> _Text segment_
CHINA’S central bank has reduced heavy intervention in the currency market, removing a thorny issue in relations among the world’s top two economies, but traders say the People’s Bank of China (PBOC) isn’t about to take its hands off the wheel.

Chinese firms, including banks, have increasingly held on to dollars as capital inflows into China slow as a result of slowing economic growth and particularly after the PBOC let the yuan surprisingly fall in the first four months of 2014.

The rough balance of dollar supply and demand in the market as a result of these developments will enable the central bank to reduce the frequency of its operations to control the yuan’s exchange rate in future. But the PBOC — with a trading room of its own in the China Foreign Exchange Trade System and often acting via state banks — is likely to keep quoting the yuan every day and conducting routine trading through which it can guide its movements and prevent its value from running out of control, traders said.

“All data points to evidence that the central bank has indeed reduced its intervention into trading to influence the value of the yuan in recent months,” said Liu Dongliang, a currency strategist at China Merchants Bank in Shanghai.

“Market anticipation of the yuan’s future value has changed a lot after the yuan’s unexpected depreciation earlier this year, with firms more reluctant to sell dollars they earn. Still, the PBOC’s daily activity will last at least for another couple of years as the market learns to operate without the central bank’s guidance, among other reasons.”

PBOC Governor Zhou Xiaochuan said this month during the annual US-China Strategic and Economic Dialogue that China would “significantly” reduce its yuan intervention when some prerequisites are met. US officials say China deliberately holds down the yuan to boost its exports, an accusation China denies.

The PBOC engineered a fall in the yuan earlier this year, guiding it down by as much as 3.4 percent by the end of April, to dampen speculative bets on one-way yuan appreciation.

Since May, however, the central bank has shifted to holding the currency steady, suggesting that its drive to guide the yuan lower was largely over, although the yuan is still down 2.5 percent so far this year.

Entries from a dataset
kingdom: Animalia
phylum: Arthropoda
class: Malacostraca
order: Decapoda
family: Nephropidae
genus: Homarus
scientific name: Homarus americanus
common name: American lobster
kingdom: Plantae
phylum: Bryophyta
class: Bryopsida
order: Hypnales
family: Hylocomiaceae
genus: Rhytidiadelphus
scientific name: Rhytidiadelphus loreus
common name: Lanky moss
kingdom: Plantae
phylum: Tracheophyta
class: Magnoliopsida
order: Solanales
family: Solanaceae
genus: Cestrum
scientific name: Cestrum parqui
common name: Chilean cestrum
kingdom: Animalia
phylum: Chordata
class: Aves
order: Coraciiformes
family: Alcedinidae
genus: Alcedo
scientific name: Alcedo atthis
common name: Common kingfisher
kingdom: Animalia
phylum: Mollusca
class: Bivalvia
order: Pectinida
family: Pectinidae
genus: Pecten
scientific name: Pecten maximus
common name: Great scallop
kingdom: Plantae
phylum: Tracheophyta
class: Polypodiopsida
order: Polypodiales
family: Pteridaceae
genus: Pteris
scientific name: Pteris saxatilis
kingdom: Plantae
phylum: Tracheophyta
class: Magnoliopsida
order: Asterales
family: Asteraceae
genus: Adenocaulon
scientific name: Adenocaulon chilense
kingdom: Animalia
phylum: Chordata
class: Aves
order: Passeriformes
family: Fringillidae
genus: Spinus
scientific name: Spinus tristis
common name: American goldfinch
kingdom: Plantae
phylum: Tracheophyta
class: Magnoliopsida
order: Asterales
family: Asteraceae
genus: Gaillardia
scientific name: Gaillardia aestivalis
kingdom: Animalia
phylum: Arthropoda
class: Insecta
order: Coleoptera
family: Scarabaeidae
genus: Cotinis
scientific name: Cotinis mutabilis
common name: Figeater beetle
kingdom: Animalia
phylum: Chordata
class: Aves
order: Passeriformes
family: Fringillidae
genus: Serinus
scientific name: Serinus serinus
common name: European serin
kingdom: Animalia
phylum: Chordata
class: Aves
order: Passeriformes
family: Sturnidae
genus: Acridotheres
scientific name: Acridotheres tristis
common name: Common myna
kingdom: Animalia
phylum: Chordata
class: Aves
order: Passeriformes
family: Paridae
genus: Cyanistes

> _To be done_
a - Can you extract everything in the article on China's currency policy, from "PBOC Governor Zhou" down to "far this year.", word for word?
b - What comes next in the article on the People's Bank of China and the yuan? Write a continuation that picks up after its last paragraph.

> _Results of the tasks_
a -
PBOC Governor Zhou Xiaochuan said this month during the annual US-China Strategic and Economic Dialogue that China would “significantly” reduce its yuan intervention when some prerequisites are met. US officials say China deliberately holds down the yuan to boost its exports, an accusation China denies.

The PBOC engineered a fall in the yuan earlier this year, guiding it down by as much as 3.4 percent by the end of April, to dampen speculative bets on one-way yuan appreciation.

Since May, however, the central bank has shifted to holding the currency steady, suggesting that its drive to guide the yuan lower was largely over, although the yuan is still down 2.5 percent so far this year.

b -
China’s trade surplus widened sharply to a five-year high of US$35.9 billion in May from April’s US$18.5 billion, but Chinese banks posted a surplus of only US$6.8 billion in their foreign exchange settlements for their clients in May — the smallest in 10 months and the fourth straight month of falls. That indicates that Chinese corporates are retaining much of their foreign currency earnings, partly reflecting changed market views of the yuan’s future value, traders said.

“Reflecting the new trend, the market has now shifted its attention more toward real dollar demand from corporate orders and away from policy factors,” said a dealer at a European bank in Shanghai.

As a result, the PBOC and commercial banks together bought just 38.7 billion yuan (US$6.22 billion) of foreign exchange on a net basis in May, down from 116.9 billion yuan in April, the lowest level since last September. The dip reflects less capital inflows into China, traders said.

More surprisingly, the PBOC’s foreign exchange assets only edged up 361 million yuan in May, down from an already thin 84.6 billion yuan rise seen in April, the lowest growth since July last year. The increase and decrease in its forex assets reflect its dollar purchases and sales in the yuan market. Compared with overall banks’ dollar purchases, the virtually flat PBOC forex assets show that commercial banks have also tended to keep more dollars on hand.

“These data points are supported by others,” said a trader. “Banks’ forex deposits and loans have also showed corporates increasingly retaining dollars as assets while denominating liabilities in yuan.”